Two volumes. First editions. 8vo. 220x140mm. Vol I. pp. [2], iv, [8], v-xix [ibl], 12, 2, I-XXX, [2bl], 3-66; I-XLVII, [1bl]; I-IV; 67-80; I-XXXIV, [2]; 81-176 [2], 177-234; I-XLIV; 235-332; I-XXVII [1bl], 333-556; I-LVIII; 567 [3bl]. Six plates, five folding. Vol II. pp. iv, [4], v-x; 28; 133 [3]; 23 [3]. One folding plan. Original mauve printed boards. Numerous pages unopened. Volume two is inscribed "Confidential" on upper cover. Boards soiled and worn but recent ly and expertly repaired. Internally very good with a little toning and foxing in places. Housed in a blue drop-back box, red morocco label lettered in gilt. Only one other copy of these two works together, both in the original boards appears in the auction records (in 2004 when the two volumes brought £16,000). A very good copy of this, perhaps the most influential of Florence Nightingale's works, in the extremely scarce original boards.

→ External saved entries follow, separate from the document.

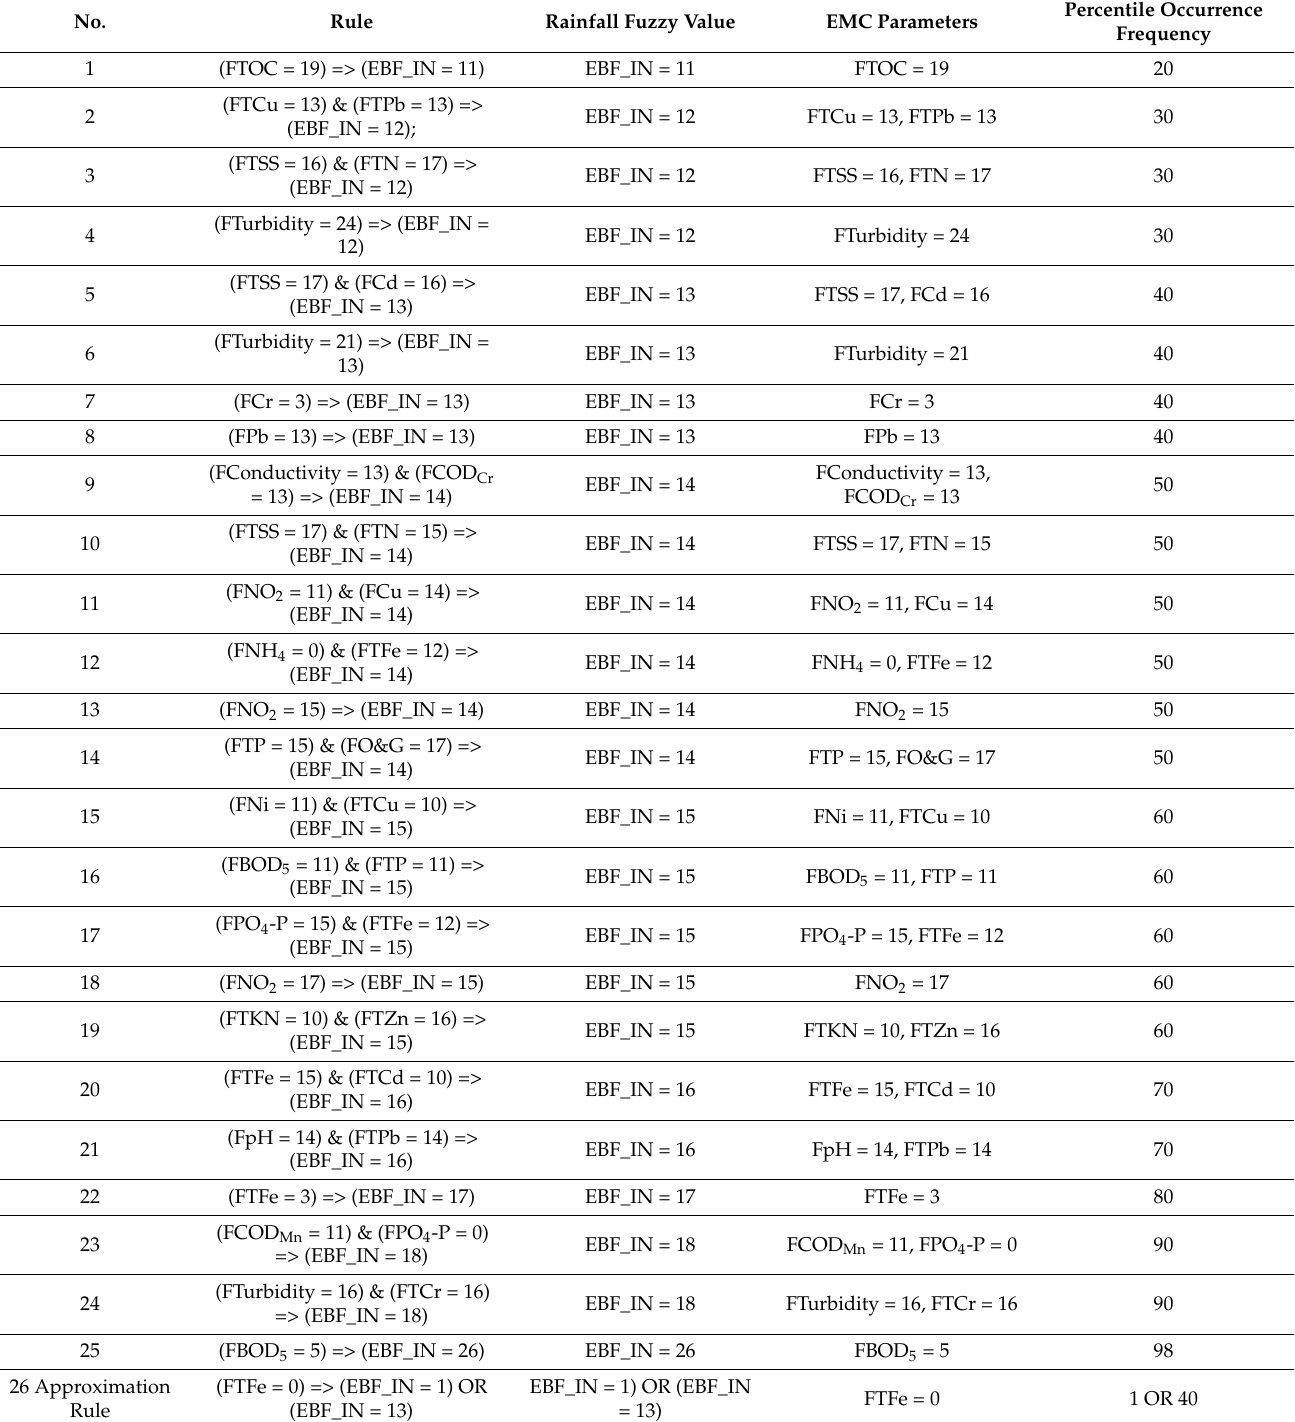
Table 6. EBF IN fuzzified values rules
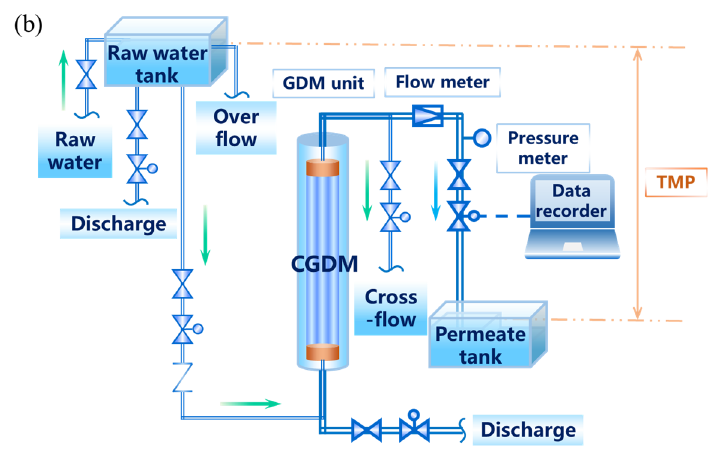
Figure 1. Schematic diagram of the experimental setups: ( a ) SGDM, ( b ) CGDM.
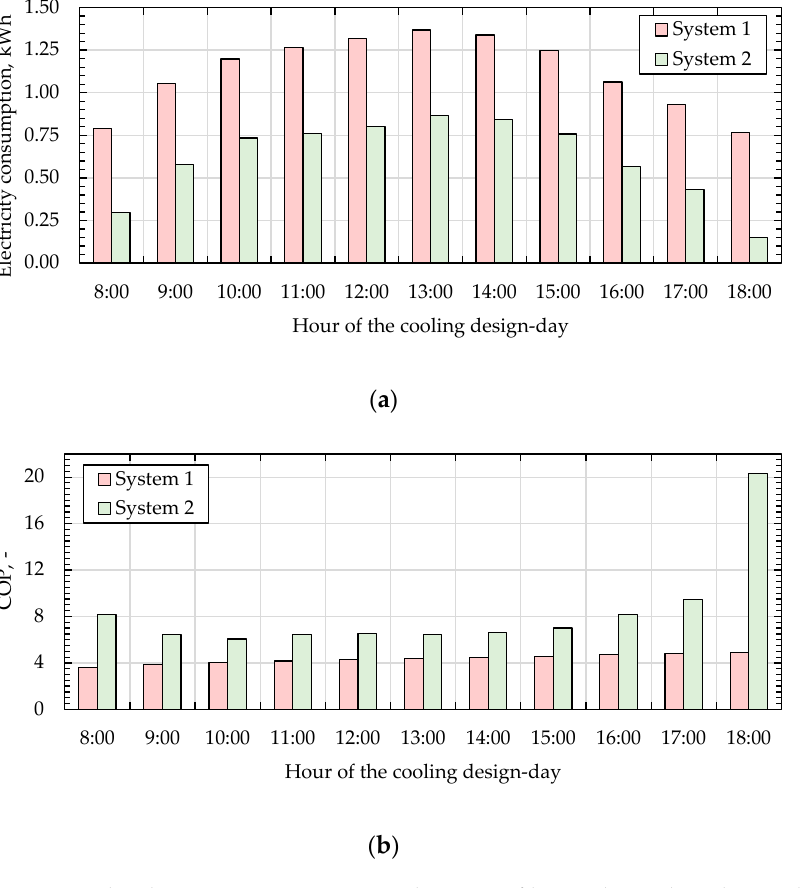
Figure 11. The electricity consumption and COP profiles on the cooling design-day: ( a ) System 1; ( b ) System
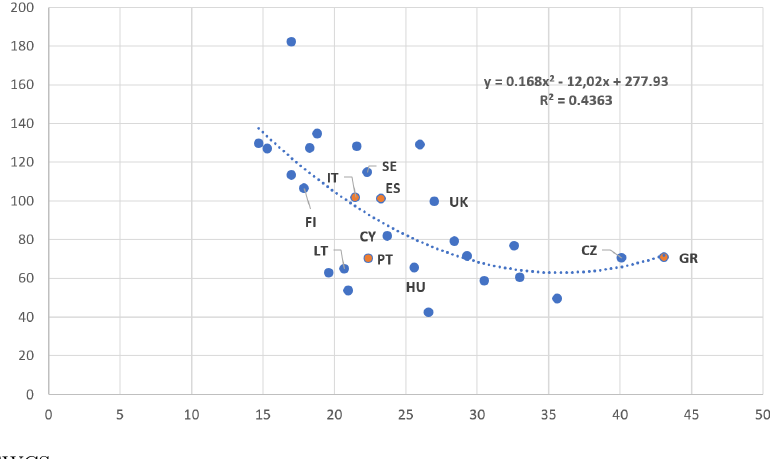
Figure 5: Relation between productivity ( y -axis) and overloaded workers ( x -axis), 2015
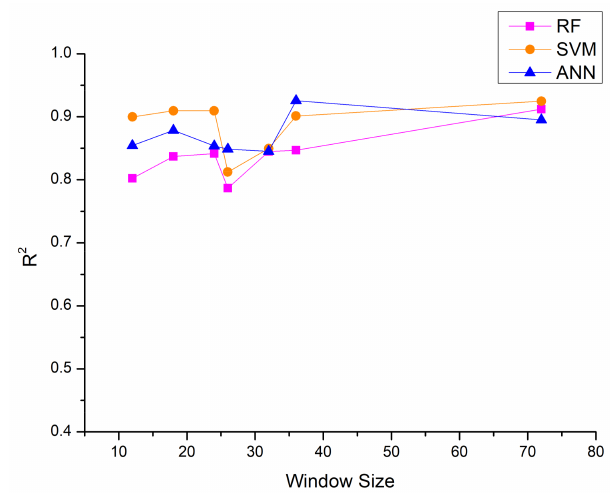
Figure 8. Performance evaluation on different window sizes for prediction.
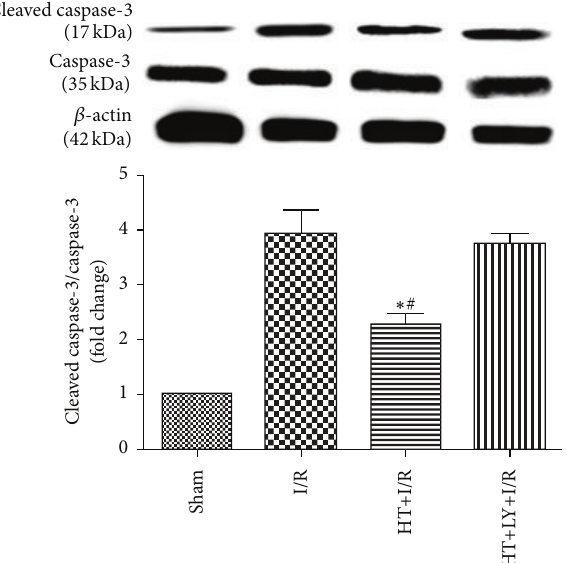
Figure 5: HT decreased cleaved caspase-3 expression as com- pared with expression levels in the I/R group and the HT+LY+I/R group ( 𝑛 = 4 for each group). Data are presented as means and SEM. ∗ 𝑃 < 0.05 versus I/R group. # 𝑃 < 0.05 versus HT+LY+I/R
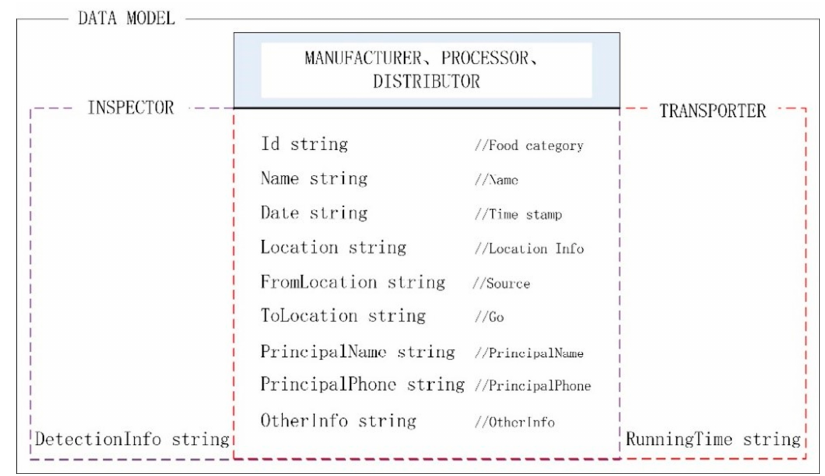
Figure 2. Data structure model for uploading to the blockchain.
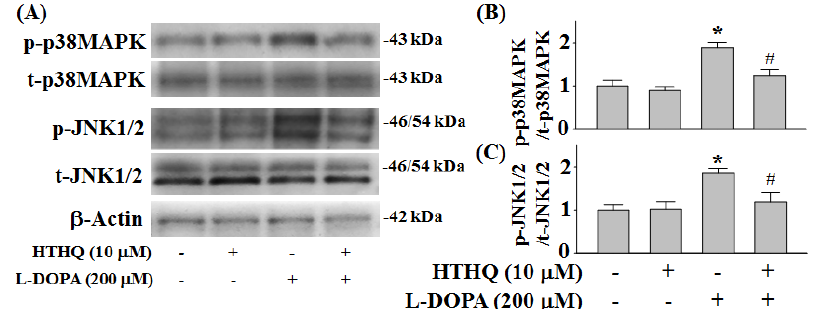
Figure 4. Effect of HTHQ on L -DOPA-induced p38MAPK ( A , B ) and JNK1/2 ( A , C ) phosphorylation in PC12 cells. PC12 cells were exposed to 200 µ M L -DOPA (+) in the absence ( − ) or presence (+) of 10 µ M HTHQ for 6 h. The values of the relative density ratios of p38MAPK phosphorylation (p-p38MAPK) to total p38MAPK (t-p38MAPK) and JNK1/2 phosphorylation (p-JNK1/2) to total JNK1/2 (t-JNK1/2) are expressed in arbitrary units. The results are expressed as the mean ± S.E.M. (n = 4). * p < 0.05 compared to L -DOPA-untreated group, # p < 0.05 compared to L -DOPA-treated group (200 µ M) (ANOVA with post-hoc Tukey’s test).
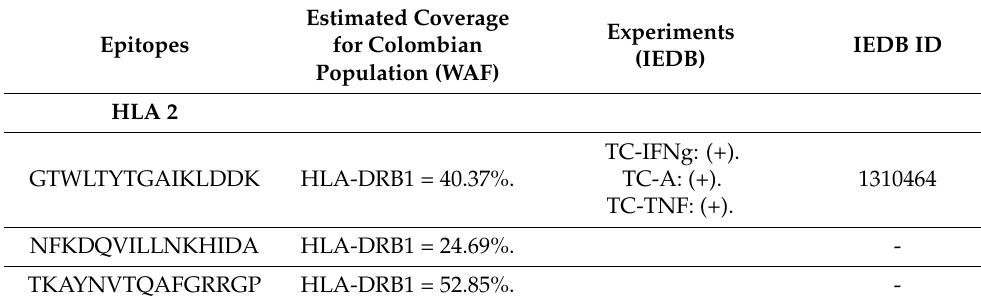
Estimated Coverage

"On 16 November 1856 Lord Panmure, the Secretary for War, called on Miss Nightingale. When he left three hours later she not only had his promise of the appointment of a Royal Commission on the Army but she had imposed her own Chairman and her own Secretary. It had been agreed between Miss Nightingale and Lord Panmure that she was to prepare a report of her own experiences of hospital life. This would be placed at the disposal of the Commission but would not be generally published if army medical and sanitary affairs were properly reformed" (PMM 343). This "remarkable document" (ibid) is the first of the two volumes offered here. As the Royal Commission did act on its findings, it was never commercially published but was printed and circulated by Florence Nightingale at her own expense. The Commission's conclusion accorded largely with Nightingale's own but there is no question that the official report found as it did and then acted upon those findings, in large part, due to the knowledge that the force of nature that was Florence Nightingale was hard at work on her own "Notes". It is astonishing to think that Nightingale's vast work was compiled within nine months of her first meeting with Panmure. The significance of her report is colossal: "There is not a grievance, nor a defect of the system (or lack of it), nor a remedy that is overlooked. An introduction deals with army health in earlier campaigns. The first six chapters are concerned with the ghastly medical history of the Crimean War. This is followed by extensive and detailed recommendations on hospital organization. The rest of the book ranges far and wide over matters of army life, from sanitary requirements to the pay of private soldiers".
The second volume, "Subsidiary Notes" is an expanded and developed version of Nightingale's 1857 "Memorandum on Female Nurses in Military Hospitals" and is a general discourse on nursing which was later abridged as her more famous "Notes on Nursing".
These works represent two of the most important and far-reaching studies in British medical history and "revolutionized hospital practice throughout the world" (PMM).